CONSIGNE » Indiquez, s'il vous plaît, si chaque affirmation ci-après concorde avec l'extrait ci-dessous, en répondant par oui ou par non et en citant les mots décisifs de l'extrait. 1. L'article a d'abord paru dans Moto Journal. 2. Paris fait déjà payer le stationnement aux motards. 3. La Ligue de Défense des Conducteurs tient une chronique hebdomadaire dans Moto Journal.

Présidentielle : ces candidats pour qui nous sommes invisibles

Au-delà de la flambée du prix des carburants, qui les contraint à prendre la parole pour proposer des solutions, les candidats à l’élection présidentielle sont trop peu à se positionner sur leur programme automobile respectif. Pourtant, s’adresser à ceux qui se font non seulement assommer à la pompe, mais aussi traquer sur la route et chasser des villes, ça ne serait pas complètement aberrant, estime Arsène Vassy, rédacteur à la Ligue de Défense des Conducteurs.

Note : cet article a été initialement publié dans les colonnes de Moto Journal, où la Ligue de Défense des Conducteurs tient une chronique mensuelle.

Si la crise ukrainienne perturbe bien évidemment la campagne présidentielle, laissant peu d’espace aux candidats pour développer leur projet, notre quotidien de conducteur et de motard n’y a de toute façon jamais occupé une place importante. Pourtant, ils devraient en avoir, des choses à nous dire. Si possible, autrement qu’en nous infantilisant, en nous montrant du doigt ou en nous sommant d’acheter un véhicule électrique hors de prix qui bien souvent ne correspond pas à nos besoins.

Ce serait bien qu’ils se rendent compte que notre réalité, c’est un parc vieillissant – parce qu’on n’a pas les moyens de faire autrement –, auquel on refusera bientôt l’accès aux métropoles. Pour nous motards, ce sont des villes (Vincennes, Charenton-le-Pont, bientôt Paris, rien que pour l’Île-de-France) qui se mettent à nous faire payer le stationnement, alors que nos montures n’occupent guère d’espace. Ou alors, ce sont des radars antibruit inventés spécialement pour nous et qui viennent s’ajouter aux innombrables appareils automatisés, destinés à chasser le moindre petit km/h en trop. Ou, enfin, ce sont certaines de nos routes, si dégradées qu’y rouler devient franchement dangereux.

LIGNES FOURNIES »
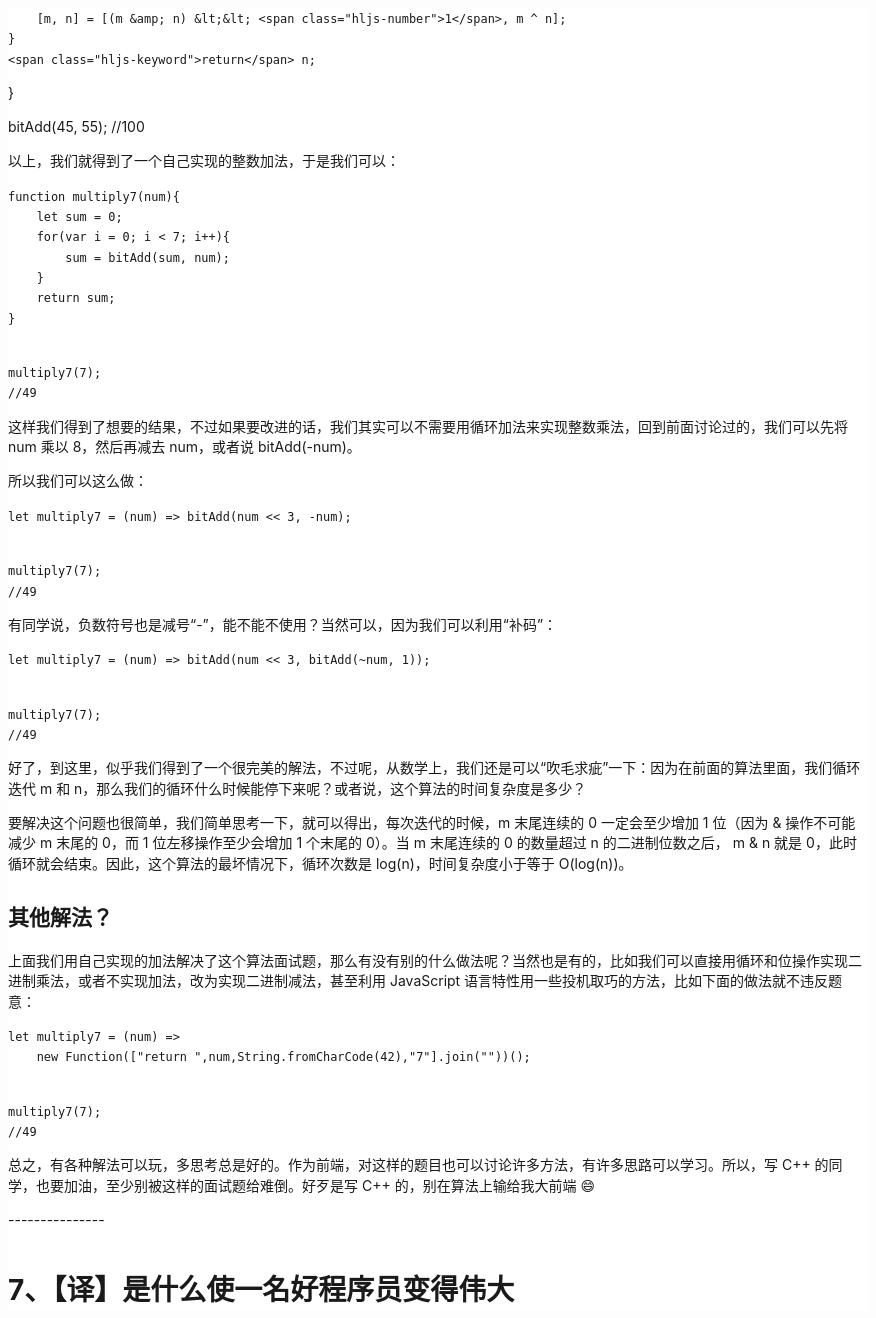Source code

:         [m, n] = [(m &amp; n) &lt;&lt; <span class="hljs-number">1</span>, m ^ n];
    }
    <span class="hljs-keyword">return</span> n;
}

bitAdd(<span class="hljs-number">45</span>, <span class="hljs-number">55</span>); <span class="hljs-comment">//100</span>
</code></pre>
<p>以上，我们就得到了一个自己实现的整数加法，于是我们可以：</p>
<pre><code class="hljs lang-js"><span class="hljs-function"><span class="hljs-keyword">function</span> <span class="hljs-title">multiply7</span>(<span class="hljs-params">num</span>)</span>{
    <span class="hljs-keyword">let</span> sum = <span class="hljs-number">0</span>;
    <span class="hljs-keyword">for</span>(<span class="hljs-keyword">var</span> i = <span class="hljs-number">0</span>; i &lt; <span class="hljs-number">7</span>; i++){
        sum = bitAdd(sum, num);
    }
    <span class="hljs-keyword">return</span> sum;
}

multiply7(<span class="hljs-number">7</span>); <span class="hljs-comment">//49</span>
</code></pre>
<p>这样我们得到了想要的结果，不过如果要改进的话，我们其实可以不需要用循环加法来实现整数乘法，回到前面讨论过的，我们可以先将 num 乘以 8，然后再减去 num，或者说 bitAdd(-num)。</p>
<p>所以我们可以这么做：</p>
<pre><code class="hljs lang-js"><span class="hljs-keyword">let</span> multiply7 = (num) =&gt; bitAdd(num &lt;&lt; <span class="hljs-number">3</span>, -num);

multiply7(<span class="hljs-number">7</span>); <span class="hljs-comment">//49</span>
</code></pre>
<p>有同学说，负数符号也是减号“-”，能不能不使用？当然可以，因为我们可以利用“补码”：</p>
<pre><code class="hljs lang-js"><span class="hljs-keyword">let</span> multiply7 = (num) =&gt; bitAdd(num &lt;&lt; <span class="hljs-number">3</span>, bitAdd(~num, <span class="hljs-number">1</span>));

multiply7(<span class="hljs-number">7</span>); <span class="hljs-comment">//49</span>
</code></pre>
<p>好了，到这里，似乎我们得到了一个很完美的解法，不过呢，从数学上，我们还是可以“吹毛求疵”一下：因为在前面的算法里面，我们循环迭代 m 和 n，那么我们的循环什么时候能停下来呢？或者说，这个算法的时间复杂度是多少？</p>
<p>要解决这个问题也很简单，我们简单思考一下，就可以得出，每次迭代的时候，m 末尾连续的 0 一定会至少增加 1 位（因为 &amp; 操作不可能减少 m 末尾的 0，而 1 位左移操作至少会增加 1 个末尾的 0）。当 m 末尾连续的 0 的数量超过 n 的二进制位数之后， m &amp; n 就是 0，此时循环就会结束。因此，这个算法的最坏情况下，循环次数是 log(n)，时间复杂度小于等于 O(log(n))。</p>
<h2 id="-">其他解法？</h2>
<p>上面我们用自己实现的加法解决了这个算法面试题，那么有没有别的什么做法呢？当然也是有的，比如我们可以直接用循环和位操作实现二进制乘法，或者不实现加法，改为实现二进制减法，甚至利用 JavaScript 语言特性用一些投机取巧的方法，比如下面的做法就不违反题意：</p>
<pre><code class="hljs lang-js"><span class="hljs-keyword">let</span> multiply7 = (num) =&gt; 
    <span class="hljs-keyword">new</span> <span class="hljs-built_in">Function</span>([<span class="hljs-string">"return "</span>,num,<span class="hljs-built_in">String</span>.fromCharCode(<span class="hljs-number">42</span>),<span class="hljs-string">"7"</span>].join(<span class="hljs-string">""</span>))();

multiply7(<span class="hljs-number">7</span>); <span class="hljs-comment">//49</span>
</code></pre>
<p>总之，有各种解法可以玩，多思考总是好的。作为前端，对这样的题目也可以讨论许多方法，有许多思路可以学习。所以，写 C++ 的同学，也要加油，至少别被这样的面试题给难倒。好歹是写 C++ 的，别在算法上输给我大前端 😄</p>
---------------
<h1 id="#title_6" >7、【译】是什么使一名好程序员变得伟大</h1>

ZONE DE RÉPONSE »
1. Oui : « cet article a été initialement publié dans les colonnes de Moto Journal »
2. Non : « (Vincennes, Charenton-le-Pont, bientôt Paris, rien que pour l’Île-de-France) »
3. Non : « où la Ligue de Défense des Conducteurs tient une chronique mensuelle »